3. But it is said by the defendants that they furnished a sufficient number of ladders with which to do the work, and that the foreman had. no authority to borrow a ladder from Mr. Fritz, and that in doing so he acted outside of his authority, and as to such act he was a fellow-servant of the plaintiff. The testimony shows that Mr. Barnard was placed in charge of the work and of the men, and that he directed how the work should be done, and directed *22the men where to work and what tools to use. In directing the plaintiff to use the ladder in question, the jury found that the foreman was acting within his authority.

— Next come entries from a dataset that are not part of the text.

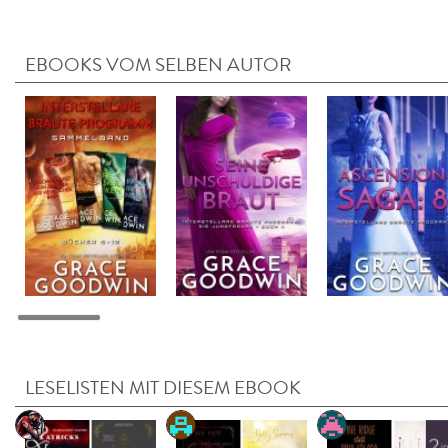
EBOOKS VOM SELBEN AUTOR
LESELISTEN MIT DIESEM EBOOK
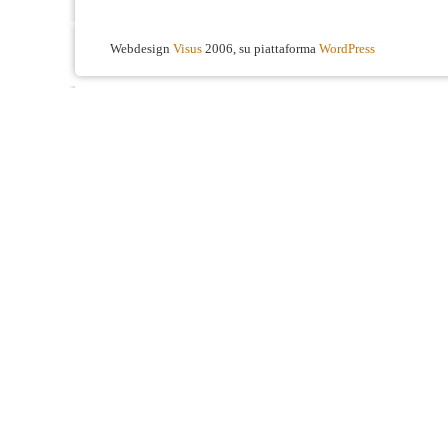
Webdesign
Visus
2006, su piattaforma
WordPress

The plaintiff was not required to know whether the ladder belonged to defendant or to some one else, inasmuch as he did not have the right of selection. De Maries v. Jameson, 98 Minn. 453 (108 N. W. 830); San Antonio Edison Co. v. Dixon, 17 Tex. Civ. App. 320 (42 S. W. 1009). The foreman, in the course of his duty, had the authority to direct the plaintiff to use this ladder, and it was the duty of the plaintiff to obey this direction, unless there was some obvious defect in it. Chicago, etc., R. Co. v. Bayfield, 37 Mich. 205. But it is urged that the foreman took part in the work and labored with his men, and by reason thereof he was a fellow-servant of the men. We agree with counsel that this is generally true as to acts which it is not the duty of the master to perform, but, as to acts which it is the duty of the master to perform, the foreman represents the master, and is not a fellow-servant of the men. Findlay v. Foundry Co., 108 Mich. 286 (66 N. W. 50); Beesley v. F. W. Wheeler & Co., 103 Mich. 196 (61 N. W. 658, 27 L. R. A. 266); Schroeder v. Railroad Co., 103 Mich. 213 (61 N. W. 663, 29 L. R. A. 321, 50 Am. St. Rep. 354). The duty to furnish plaintiff a reasonably safe ladder was the master’s duty. Therefore, when Mr. Barnard, as foreman, failed to discharge that duty, his neglect was the master’s neglect.
4. Was plaintiff guilty of contributory negligence?' The conduct of the plaintiff and the inferences which were drawn from his conduct were in conflict. Under such circumstances, the contributory negligence of the plaintiff became a question of fact, to be determined by the jury, and the trial court was right in submitting it to them. The questions involving the negligence of the defendant, the contributory negligence of the plaintiff, the extent of the authority of the foreman, whether reasonable inspection of the ladder was made, and whether it would have disclosed the defect if it had been made, were *23all questions left to the jury as questions of fact by the trial court. We see no error in so submitting them. They were all submitted to the jury under very full and careful instructions by the trial court, and we think there was such testimony as justified the verdict of the jury upon all of them. We have examined the other assignments of error, and find nothing in them that calls for a reversal of the case.
The judgment of the trial court should be affirmed.